French musicals get roughly the same warmth of welcome as rabies in the UK, but we've always been partial to a touch of that country's farce. This latest offering is a stage version of the popular movie Le Dîner de Cons, a screwball comedy by Francis Veber which, I'm afraid to say, made me titter only once. Not a great strike rate in a farce.
That the laughter come louder and more often in Robin Lefevre's enjoyable theatre production of See U Next Tuesday (the Ronald Harwood adaptation) is thanks, for the most part, to the endearingly hapless presence of Ardal O'Hanlon, here playing the classic well-intentioned guest whose bungling attempts at helpfulness reduce everything to ghastly disarray.
His character, François Pignon, is a dopey tax inspector whose hobby is building matchstick models of famous landmarks. He has been earmarked to become the next butt of a private joke played by a clique of snotty-nosed Parisians. These yuppies get their kicks from competing with each other to see who can find the stupidest person to bring, on flatteringly false pretences, to a humiliating weekly dinner.
Believing that François could win the Nobel prize for nincompoopery, Pierre Brouchant (Nigel Havers) a rich, arrogant and philandering publisher, is about to take him to one of these sneering soirées. But a slipped disc leaves him at once unable to go and at the tender mercies of the prize chump, who has arrived at his chic apartment.

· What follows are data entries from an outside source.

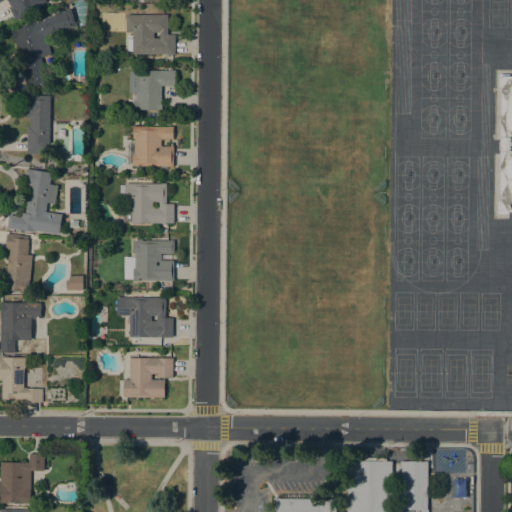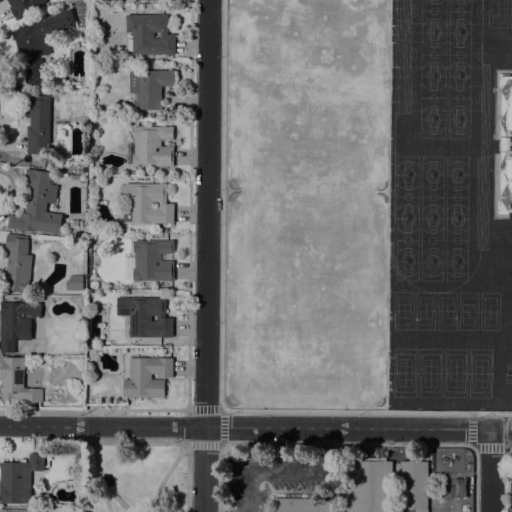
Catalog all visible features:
building: (22, 6)
building: (23, 6)
park: (496, 14)
park: (510, 14)
park: (432, 16)
park: (458, 16)
building: (149, 33)
building: (148, 34)
building: (83, 35)
building: (37, 43)
building: (39, 43)
park: (432, 54)
park: (458, 54)
building: (147, 87)
building: (149, 87)
park: (431, 97)
park: (458, 97)
building: (38, 123)
building: (37, 124)
park: (431, 128)
park: (458, 128)
track: (435, 141)
building: (505, 143)
building: (506, 144)
building: (150, 145)
building: (152, 146)
park: (405, 165)
park: (432, 165)
park: (458, 165)
park: (405, 196)
park: (431, 196)
park: (458, 196)
building: (144, 203)
building: (146, 203)
building: (36, 205)
building: (37, 205)
building: (73, 223)
building: (64, 233)
park: (405, 239)
park: (431, 240)
park: (458, 240)
building: (78, 242)
road: (205, 256)
building: (151, 259)
building: (152, 260)
building: (16, 263)
building: (17, 263)
building: (127, 267)
park: (405, 270)
park: (431, 271)
park: (458, 271)
building: (74, 283)
park: (402, 311)
park: (424, 311)
park: (446, 311)
park: (467, 312)
park: (490, 312)
building: (144, 316)
building: (145, 316)
building: (16, 322)
building: (16, 322)
road: (221, 348)
park: (404, 372)
park: (430, 373)
park: (454, 373)
park: (480, 373)
building: (145, 376)
building: (147, 376)
building: (16, 380)
building: (15, 381)
road: (256, 427)
road: (471, 429)
road: (173, 444)
road: (347, 445)
building: (467, 468)
road: (96, 469)
road: (169, 469)
road: (489, 471)
building: (18, 478)
building: (18, 479)
park: (132, 479)
building: (412, 484)
building: (368, 485)
building: (413, 485)
building: (369, 486)
building: (511, 490)
building: (275, 504)
building: (302, 505)
building: (306, 505)
building: (15, 509)
building: (17, 510)
building: (416, 511)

The movie begins with a shot of a boomerang that knocks out the idiot who threw it; a forecast of what will happen in a drama where intentions backfire badly. Bent on helping Pierre, whose wife has just left him, François manages to do everything wrong, from mistaking his spouse for his mistress and thereby giving the game away to roping in Cheval, a beady-eyed colleague from the tax inspectorate (well played by Geoffrey Hutchings).
It's a neat touch that during the interval the flat is denuded of Pierre's undeclared objets d'art and that, lurching to the loo after slurping Château Lafitte that has been doctored with vinegar to taste cheap, Cheval stumbles on the room where these pricey items have been hidden. But the situation doesn't have the rigorous logic that all really good farce requires: after all, Pierre's back isn't so bad that they couldn't have met the snoopy inspector in a restaurant.
Harwood has tweaked and improved the original in several ways. In this version, for example, there's a running gag whereby François keeps almost being told the real reason for the dinner invite - a discovery that leaves him touchingly crestfallen at the end. Though the setting is still Paris (because it would be hard to imagine such a perverted, dolt-baiting dining club in England), O'Hanlon's casting nonetheless draws on the stereotype of the thick Irish Mick. But wedged into his tight-fitting suit, with the tense shoulders of someone permanently awaiting an interview, and wearing an expression of intensely earnest goodwill, this delightful performer radiates, from the start, the struggling kindness and fellow- feeling that make him superior to his mockers. (The title is a vulgar acronym, but the joke is significantly not on the supposed idiot.)
The piece could have been a cynical exercise in arousing laughter at François's expense and then redeeming itself by making him its moral centre, but thanks to O'Hanlon, See U Next Tuesday does not come across as a play that seeks to want to have its gateau and eat it.